◆ **What needs to be done**:
Report each line of the records below that uses the word "lines".

[Stored data entries]
== Segment start ==

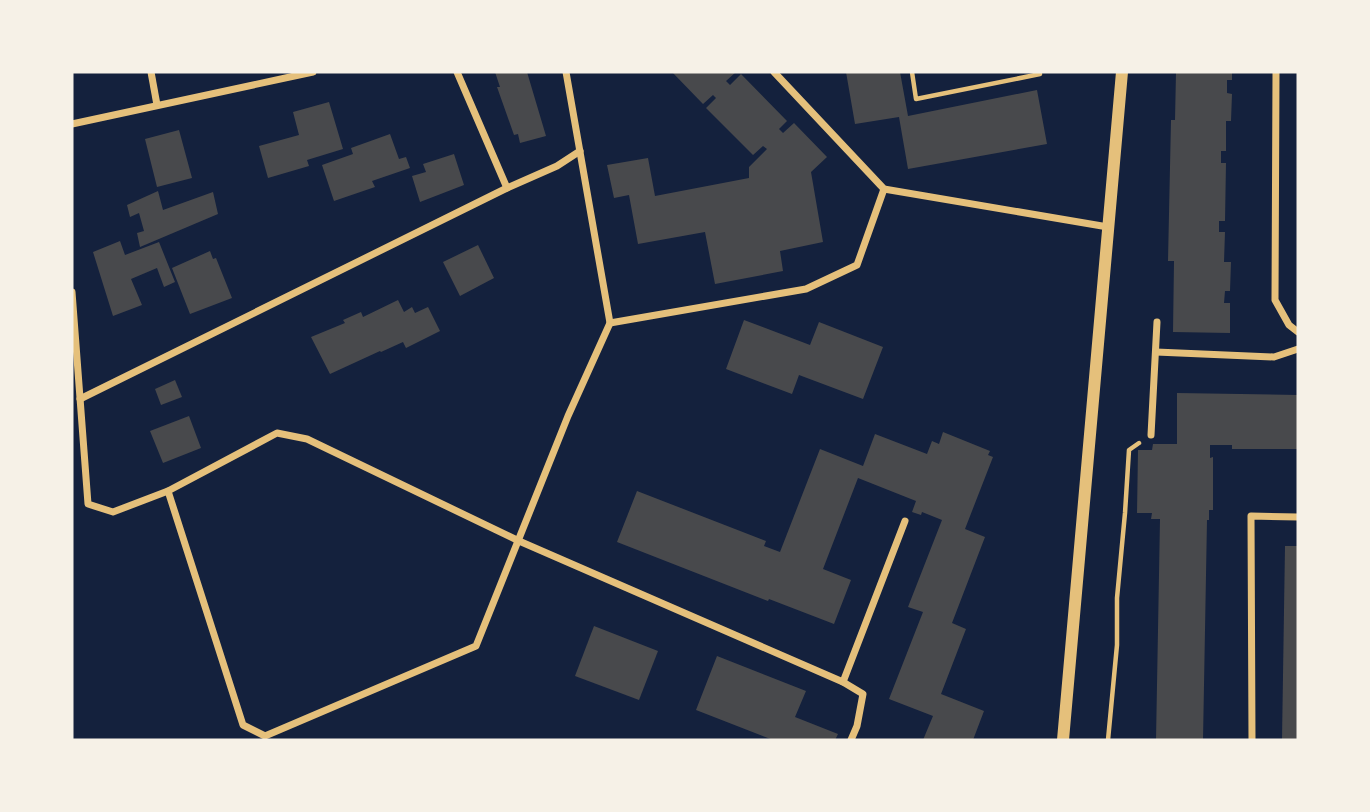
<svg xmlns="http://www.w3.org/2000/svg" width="1370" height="812" font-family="'DejaVu Sans',sans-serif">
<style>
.building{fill:#48494c}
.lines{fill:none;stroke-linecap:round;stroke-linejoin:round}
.path{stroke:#e5c07b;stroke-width:4.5}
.minor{stroke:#e5c07b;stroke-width:7}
.tertiary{stroke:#e5c07b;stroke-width:12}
</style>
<rect width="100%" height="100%" fill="#14213d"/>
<g class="building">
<path d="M495,72H527L546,136L520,143L518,134L514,135L497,87H500Z"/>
<path d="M672,72H736L726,81L730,85L741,74L787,121L779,129L783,133L794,123L827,157L811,172L823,242L780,251L783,271L715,284L705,232L638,244L629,195L614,198L607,165L648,158L655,196L749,178V167L767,149L763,146L753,155L706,108L716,98L713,95L703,104Z"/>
<path d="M846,72H900L908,116L1037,90L1047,144L908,169L899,117L855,124Z"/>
<path d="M1176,72H1232V80H1227V93L1232,94L1231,121H1226V151H1221V163H1226L1225,221H1219V232H1225L1224,262H1231L1230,291H1225L1224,303H1230V333L1173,332L1174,261H1168L1171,120H1175Z"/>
<path d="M329,102L343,149L307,160L309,166L268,178L259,146L299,135L293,112Z"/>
<path d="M179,130L192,178L157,187L145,139Z"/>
<path d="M390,134L399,159L406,157L410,168L372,181L375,187L334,201L322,165L353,154L351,148Z"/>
<path d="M454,154L464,185L420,202L412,176L426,172L423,164Z"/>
<path d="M158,191L163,210L213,192L218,214L140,247L137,233L144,231L139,213L130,217L127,205Z"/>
<path d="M120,241L125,255L159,242L175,282L164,287L157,268L131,279L142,305L113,316L93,252Z"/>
<path d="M478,245L494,278L460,296L443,262Z"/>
<path d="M210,251L213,259L216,258L232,298L190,314L172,268Z"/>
<path d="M398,300L404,312L412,307L415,313L428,307L440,331L406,348L403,342L381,352L380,351L330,374L311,337L345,323L343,320L361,312L363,317Z"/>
<path d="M744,320L810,345L819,322L883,347L863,399L799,375L792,394L726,369Z"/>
<path d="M175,380L182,397L161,405L155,389Z"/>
<path d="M1177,393L1298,395V449H1232V445H1210V458L1213,457V510H1209V520H1207L1203,740H1156L1160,519H1151L1152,513H1137L1138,450H1152L1153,444H1177Z"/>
<path d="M189,416L201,448L163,463L150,431Z"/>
<path d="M943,432L990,451L988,455L993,457L965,529L985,537L952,623L966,629L941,694L984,711L973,740H923L933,716L889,699L923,612L908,607L942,520L922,512L921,515L912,512L916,501L858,478L823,569L851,580L834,624L769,599L768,601L617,542L637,491L766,541L764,546L780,552L820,449L863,466L875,434L927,454L932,441L939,444Z"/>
<path d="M1285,546H1298V740H1282Z"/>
<path d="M594,626L658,651L639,700L575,676Z"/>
<path d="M717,656L806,691L795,717L838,734L835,740H773L696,710Z"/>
</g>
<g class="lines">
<g class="path">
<path d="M912,72L916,99L1040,74"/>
<path d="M1108,740L1117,645V598L1125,513L1129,450L1139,443"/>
</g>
<g class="minor">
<path d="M151,72L157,105"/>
<path d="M457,72L507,188"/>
<path d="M774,72L884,189L1108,227"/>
<path d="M1276,72L1275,300L1289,325L1298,332"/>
<path d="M72,124L313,72"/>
<path d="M72,292L88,504L113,512L168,491L277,433L307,439L519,541L843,682L863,694L857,726L851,740"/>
<path d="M610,323L806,289L857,265L884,189"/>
<path d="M1156,352L1274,357L1298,349"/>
<path d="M80,399L507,188L557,166L580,151"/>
<path d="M1151,435L1157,322"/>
<path d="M168,491L243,725L265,736L476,646L568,416L610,323L566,72"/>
<path d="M843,682L905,521"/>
<path d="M1252,740L1251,516L1298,517"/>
</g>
<path class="tertiary" d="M1063,740L1122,72"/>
</g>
<rect width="1370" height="812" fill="none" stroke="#f6f1e7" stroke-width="147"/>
</svg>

== Segment end ==

◆ **Result for this task**:
.lines{fill:none;stroke-linecap:round;stroke-linejoin:round}
<g class="lines">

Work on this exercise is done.